Global debt is now approaching $300 trillion, or more than 235% of global GDP, the highest since the Napoleonic Wars. Every country in the world will be affected by the implementation of the dollar, which will mean the implementation of a global fiat system. The world will need skilled navigators to get out of the debt crisis.

New thinking

The term cybernetics was first used by André Marie in a modern political context. Ampère, French scientist and philosopher who discovered electromagnetism. Ampère, who also studied social and political systems, argued that “the science of future governance must be called cybernetics.”

Physicist Bruce Lindsay, author of the 1970 paper “The Larger Cybernetics,” speculated on Ampere's reasoning for using the term cybernetics. He wrote:

“It was in this memoir that Ampère first introduced the term cybernetics to refer to the science of government. He evidently felt it was an appropriate term because κγβερντεσ is Greek for helmsman or governor, the ship. Controls the direction of

“This may be considered the beginning of formal recognition of the science of control, although Ampere's definition does not seem to have gained much attention in the nineteenth century, or for that matter in our own century, until Norbert Wiener A book called Cybernetics, published in 1948, revived the term and attempted to present the subject on a more formal basis.
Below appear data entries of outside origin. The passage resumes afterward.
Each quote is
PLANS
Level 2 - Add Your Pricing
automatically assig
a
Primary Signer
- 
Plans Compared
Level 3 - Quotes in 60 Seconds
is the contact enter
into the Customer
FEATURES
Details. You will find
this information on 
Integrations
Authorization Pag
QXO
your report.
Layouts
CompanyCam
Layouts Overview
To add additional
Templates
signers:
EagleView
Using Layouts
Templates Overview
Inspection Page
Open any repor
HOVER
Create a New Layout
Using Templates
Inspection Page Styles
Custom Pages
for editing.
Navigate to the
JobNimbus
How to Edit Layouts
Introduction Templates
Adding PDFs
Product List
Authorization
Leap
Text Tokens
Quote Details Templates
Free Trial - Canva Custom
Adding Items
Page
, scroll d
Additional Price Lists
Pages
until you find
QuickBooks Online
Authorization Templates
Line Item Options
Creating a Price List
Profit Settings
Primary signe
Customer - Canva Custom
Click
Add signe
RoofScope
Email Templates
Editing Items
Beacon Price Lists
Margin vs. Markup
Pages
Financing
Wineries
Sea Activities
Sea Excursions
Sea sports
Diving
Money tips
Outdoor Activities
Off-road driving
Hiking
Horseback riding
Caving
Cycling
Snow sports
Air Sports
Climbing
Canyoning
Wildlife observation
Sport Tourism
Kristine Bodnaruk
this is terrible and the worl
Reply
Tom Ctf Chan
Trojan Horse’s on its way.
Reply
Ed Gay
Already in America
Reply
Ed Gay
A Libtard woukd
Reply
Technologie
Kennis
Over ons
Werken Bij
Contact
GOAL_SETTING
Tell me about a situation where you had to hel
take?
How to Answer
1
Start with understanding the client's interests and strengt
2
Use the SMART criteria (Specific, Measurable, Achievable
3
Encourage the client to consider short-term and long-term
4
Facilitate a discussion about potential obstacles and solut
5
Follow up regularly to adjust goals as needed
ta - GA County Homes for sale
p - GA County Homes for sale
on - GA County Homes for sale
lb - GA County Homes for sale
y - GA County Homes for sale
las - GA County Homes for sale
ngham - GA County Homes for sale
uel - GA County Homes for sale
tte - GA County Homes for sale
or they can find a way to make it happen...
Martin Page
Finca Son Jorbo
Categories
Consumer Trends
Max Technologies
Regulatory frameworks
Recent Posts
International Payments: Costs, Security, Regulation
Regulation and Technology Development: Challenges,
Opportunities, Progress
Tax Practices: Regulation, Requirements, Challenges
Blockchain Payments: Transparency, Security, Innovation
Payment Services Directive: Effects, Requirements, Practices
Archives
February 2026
Empire may have influenced the German philosopher Martin Heidegger, who studied the human relationship to technology (he spoke of “technicity.”) In a 1966 interview with the magazine Der Spiegel, Heidegger argued Given that European philosophy was ill-equipped to deal with technological change, Friedrich Nietzsche's nihilism culminated. Asked what came after philosophy, Heidegger replied: “Cybernetics.”

Heidegger described cybernetics as “another kind of thinking”, adding: “The way of thinking about traditional metaphysics that reached its period with Nietzsche, no longer experienced the fundamental thrust of the technological age in thought. Does not offer a possibility that is just beginning.”